##### Excerpted records
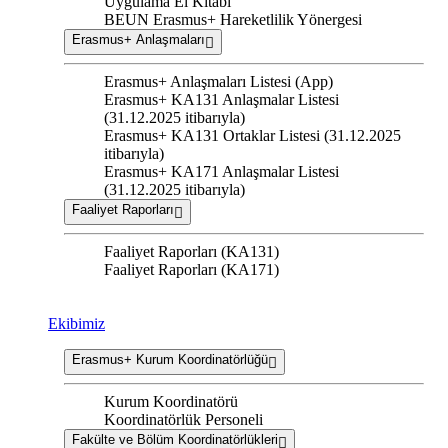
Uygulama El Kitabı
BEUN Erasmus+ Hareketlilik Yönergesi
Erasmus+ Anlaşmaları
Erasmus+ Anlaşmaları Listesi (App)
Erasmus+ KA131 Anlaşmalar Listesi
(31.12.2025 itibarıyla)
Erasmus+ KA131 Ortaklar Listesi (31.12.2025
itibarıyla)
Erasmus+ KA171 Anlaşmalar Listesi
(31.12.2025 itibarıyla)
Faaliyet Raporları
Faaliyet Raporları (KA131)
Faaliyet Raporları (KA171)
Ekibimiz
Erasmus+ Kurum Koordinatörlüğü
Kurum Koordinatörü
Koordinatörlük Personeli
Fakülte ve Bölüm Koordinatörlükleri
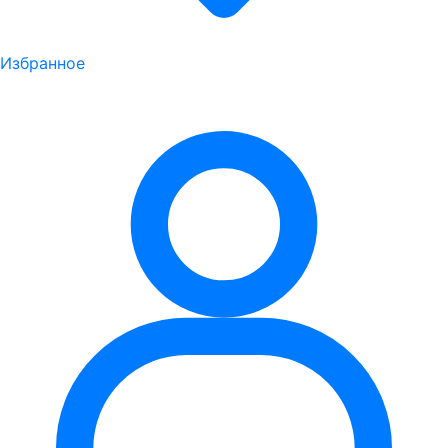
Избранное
##########
##### Excerpted records
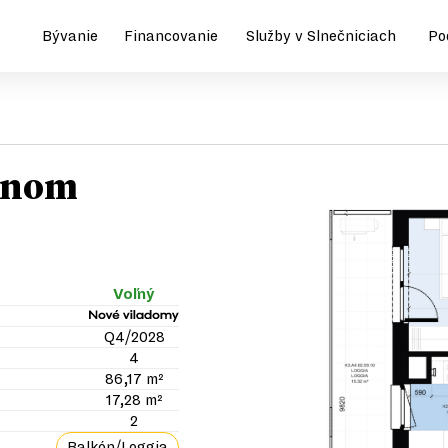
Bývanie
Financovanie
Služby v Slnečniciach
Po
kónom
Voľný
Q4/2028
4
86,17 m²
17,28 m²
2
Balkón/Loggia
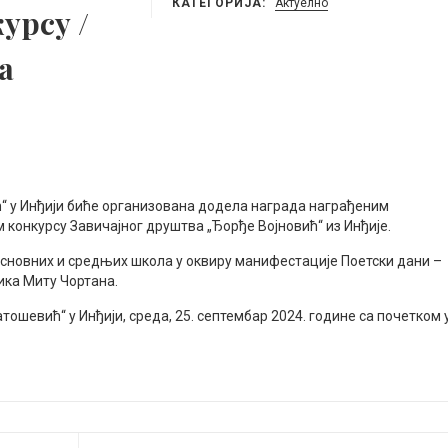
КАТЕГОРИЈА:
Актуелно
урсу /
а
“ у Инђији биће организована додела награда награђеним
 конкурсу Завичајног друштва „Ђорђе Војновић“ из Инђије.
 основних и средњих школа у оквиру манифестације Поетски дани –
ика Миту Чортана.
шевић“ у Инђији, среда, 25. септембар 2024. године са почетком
##########
##### Excerpted records
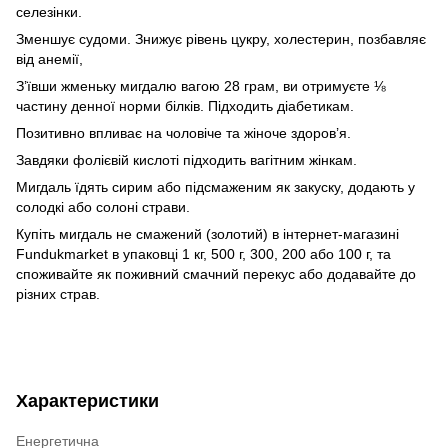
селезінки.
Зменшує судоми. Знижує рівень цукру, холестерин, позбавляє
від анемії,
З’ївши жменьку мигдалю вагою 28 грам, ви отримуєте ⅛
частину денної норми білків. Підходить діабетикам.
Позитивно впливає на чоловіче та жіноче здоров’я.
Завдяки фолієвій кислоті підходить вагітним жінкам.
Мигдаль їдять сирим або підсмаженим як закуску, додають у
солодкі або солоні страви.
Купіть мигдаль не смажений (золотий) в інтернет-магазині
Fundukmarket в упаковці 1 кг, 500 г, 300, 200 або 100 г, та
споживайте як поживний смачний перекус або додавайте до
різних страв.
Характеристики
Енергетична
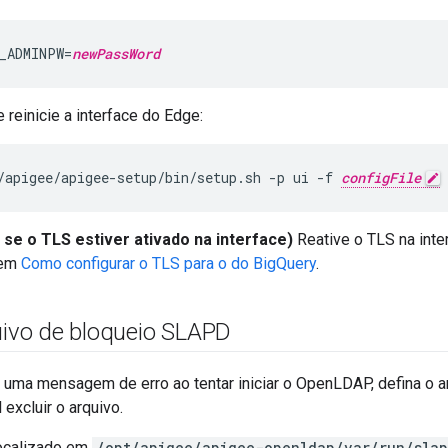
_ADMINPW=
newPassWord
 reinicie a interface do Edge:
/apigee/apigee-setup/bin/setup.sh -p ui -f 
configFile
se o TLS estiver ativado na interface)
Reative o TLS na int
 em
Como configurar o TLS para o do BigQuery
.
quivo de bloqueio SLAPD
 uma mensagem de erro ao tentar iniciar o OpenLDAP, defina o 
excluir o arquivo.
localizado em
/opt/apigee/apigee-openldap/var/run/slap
##########
◆ Written task:
Find every line in the records that contains the string "Faaliyet", matching case exactly, and copy each of those lines.

◆ Solved problem:
Faaliyet Raporları
Faaliyet Raporları (KA131)
Faaliyet Raporları (KA171)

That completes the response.